• [Set task a] In the entries below, copy out the lines from the one containing "genus: Panaeolina" through the one containing "scientific name: Leuconotopicus villosus", unchanged and including both ends.

• [Document extract]
__________

Anyone think this is interesting or maybe agree. Post dammit Post!


----------



## revenant13 (Feb 15, 2008)

i dunno about Horus being THAT tricky. i dont really agree with it though. i always heard the DA and SW were closing on the system and he was running out of time, so he lowered his shields to allow the Emp on board so he could kill him in one on one combat. im pretty sure he wouldnt have known what happened between the AL and Cabal, and therefore couldnt have known what he would have done afterwards. sounds kinda silly i know, but in the HH books he constantly goes about _he_ should rule the imperium and not the Emp. wouldnt make much sense to let yourself get killed if you want to rule the galaxy.


----------



## Sinjordan (Jan 12, 2009)

In the last of the 'Visions of..' books it says that Horus asked for the Emperor's forgiveness.
Like revenant13 said, he was backed into a corner, but I also think he needed to prove to himself that he could beat the Emperor.


----------



## BlackApostleVilhelm (May 14, 2008)

the reason he lowered his shields is a two part equation. the first is that the ultramarines, dark angels and space wolves were on their way to terra and the siege was progressing fast enough for terra to be taken before those legions got there. this led up to his decision to use his most loved tactic of severing the enemy's head, it is said he used to do this all the time, by killing the emperor the imperium would flop around like a chicken with its head cut off and be easy picking for the chaos legions. but he made a booboo and the emp killed him.


----------



## Micklez (Nov 22, 2008)

I think this is the standard rule, although with all the wispering of the DA spotty alegance going around i for one cant be sure. The theory about removing the head seems pretty consistent with all the fluff that ive read, although im only half way through the HH series. Maybe Horus just wanted that last little victory?


----------



## ckcrawford (Feb 4, 2009)

hello chaos!!! yes. finally i understand why the chaos legions in the heresy actually joined the chaos the way they did. Its all really understandable. The legions that are still loyal to the emperor could have very much joined chaos like the current traitor legions did. Look at all the stupid reasons why the legions joined chaos

Thousand Sons- Emperor got mad at for using magic even though they tried protecting him
Iron Warriors- unapreciated between the rivalry with the imperial fists. long term wasted sieges.
Alpha- To make sure their was a chaos to fight. if you read Legion ul understand
Night Lords- the primarchs ability to read the future very much like alpha legion and understand what needed to be done.

well.... haha their are a few il never understand. but yah omg dark angels almost did. Im not even talking about the fallen! If you read the last book it is stated that The great Lion actually did not fight in the palace because he wanted to see which of the sides would win. Wow!


----------



## ckcrawford (Feb 4, 2009)

By the way go Iron Warriors. Destruction to the Imperial Fists!!!!


----------



## ckcrawford (Feb 4, 2009)

Lets us see
World Eaters- when the primarch was taken kind of kidnapped while he was trying to escape with his fellow gladiators, his fellow comrades were left to die.
Emperor's Children-Fulgrim got possessed when he took that alienonic weapon. who the heck knew it had a daemon in it?

__________

• [Set task b] In the forum thread on Horus, which three legions does BlackApostleVilhelm say were on their way to Terra?

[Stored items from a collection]

__________

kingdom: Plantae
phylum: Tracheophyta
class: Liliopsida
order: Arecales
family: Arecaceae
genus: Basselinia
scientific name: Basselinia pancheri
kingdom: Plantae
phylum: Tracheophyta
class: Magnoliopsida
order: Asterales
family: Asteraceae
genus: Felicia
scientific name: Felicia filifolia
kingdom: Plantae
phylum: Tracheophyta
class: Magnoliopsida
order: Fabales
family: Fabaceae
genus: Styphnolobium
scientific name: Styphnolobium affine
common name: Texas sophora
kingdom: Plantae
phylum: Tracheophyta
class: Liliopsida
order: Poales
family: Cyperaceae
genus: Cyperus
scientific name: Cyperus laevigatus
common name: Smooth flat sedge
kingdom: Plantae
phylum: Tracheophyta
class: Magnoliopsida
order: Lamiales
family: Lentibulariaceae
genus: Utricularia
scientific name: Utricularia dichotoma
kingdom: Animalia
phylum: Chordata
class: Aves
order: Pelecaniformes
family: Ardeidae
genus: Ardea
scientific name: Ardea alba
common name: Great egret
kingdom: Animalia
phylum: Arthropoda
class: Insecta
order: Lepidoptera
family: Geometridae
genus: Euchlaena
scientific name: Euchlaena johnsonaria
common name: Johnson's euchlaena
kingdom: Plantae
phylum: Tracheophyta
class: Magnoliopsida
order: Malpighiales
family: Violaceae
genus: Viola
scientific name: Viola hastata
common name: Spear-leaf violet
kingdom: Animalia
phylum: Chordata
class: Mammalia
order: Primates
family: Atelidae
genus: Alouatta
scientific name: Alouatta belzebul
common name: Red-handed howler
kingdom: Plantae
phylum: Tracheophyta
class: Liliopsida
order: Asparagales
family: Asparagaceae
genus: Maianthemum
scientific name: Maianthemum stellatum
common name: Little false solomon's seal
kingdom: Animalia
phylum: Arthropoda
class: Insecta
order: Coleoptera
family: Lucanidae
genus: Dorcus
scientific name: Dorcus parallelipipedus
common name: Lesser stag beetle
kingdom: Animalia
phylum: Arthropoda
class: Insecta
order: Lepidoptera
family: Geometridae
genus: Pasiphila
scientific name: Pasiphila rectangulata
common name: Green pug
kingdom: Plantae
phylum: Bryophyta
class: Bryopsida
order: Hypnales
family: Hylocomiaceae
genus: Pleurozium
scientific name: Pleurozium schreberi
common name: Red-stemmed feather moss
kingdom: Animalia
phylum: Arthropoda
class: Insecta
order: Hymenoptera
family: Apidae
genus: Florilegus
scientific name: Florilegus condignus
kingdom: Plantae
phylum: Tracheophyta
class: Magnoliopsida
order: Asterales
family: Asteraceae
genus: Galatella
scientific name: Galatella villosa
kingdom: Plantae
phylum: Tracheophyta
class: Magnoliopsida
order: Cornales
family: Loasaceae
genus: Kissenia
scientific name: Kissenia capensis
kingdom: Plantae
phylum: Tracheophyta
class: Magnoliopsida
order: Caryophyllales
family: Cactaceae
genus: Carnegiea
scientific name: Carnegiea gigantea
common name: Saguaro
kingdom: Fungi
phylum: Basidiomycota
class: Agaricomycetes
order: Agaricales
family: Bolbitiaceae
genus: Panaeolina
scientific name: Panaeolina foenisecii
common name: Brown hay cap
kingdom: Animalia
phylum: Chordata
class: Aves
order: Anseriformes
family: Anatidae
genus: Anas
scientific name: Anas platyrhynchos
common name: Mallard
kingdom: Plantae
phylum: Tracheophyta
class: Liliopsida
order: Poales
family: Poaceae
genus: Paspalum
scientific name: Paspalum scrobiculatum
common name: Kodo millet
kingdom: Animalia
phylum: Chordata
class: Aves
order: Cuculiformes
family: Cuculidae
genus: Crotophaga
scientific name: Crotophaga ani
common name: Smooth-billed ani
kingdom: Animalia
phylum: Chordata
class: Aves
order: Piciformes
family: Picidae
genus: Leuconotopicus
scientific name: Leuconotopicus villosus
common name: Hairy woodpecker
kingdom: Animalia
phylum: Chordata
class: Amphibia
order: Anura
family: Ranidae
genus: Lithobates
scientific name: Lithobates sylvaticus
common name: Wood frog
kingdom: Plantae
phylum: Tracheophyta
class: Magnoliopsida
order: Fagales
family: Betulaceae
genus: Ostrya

__________

• [Exercise response a]
genus: Panaeolina
scientific name: Panaeolina foenisecii
common name: Brown hay cap
kingdom: Animalia
phylum: Chordata
class: Aves
order: Anseriformes
family: Anatidae
genus: Anas
scientific name: Anas platyrhynchos
common name: Mallard
kingdom: Plantae
phylum: Tracheophyta
class: Liliopsida
order: Poales
family: Poaceae
genus: Paspalum
scientific name: Paspalum scrobiculatum
common name: Kodo millet
kingdom: Animalia
phylum: Chordata
class: Aves
order: Cuculiformes
family: Cuculidae
genus: Crotophaga
scientific name: Crotophaga ani
common name: Smooth-billed ani
kingdom: Animalia
phylum: Chordata
class: Aves
order: Piciformes
family: Picidae
genus: Leuconotopicus
scientific name: Leuconotopicus villosus

• [Exercise response b] The Ultramarines, Dark Angels and Space Wolves.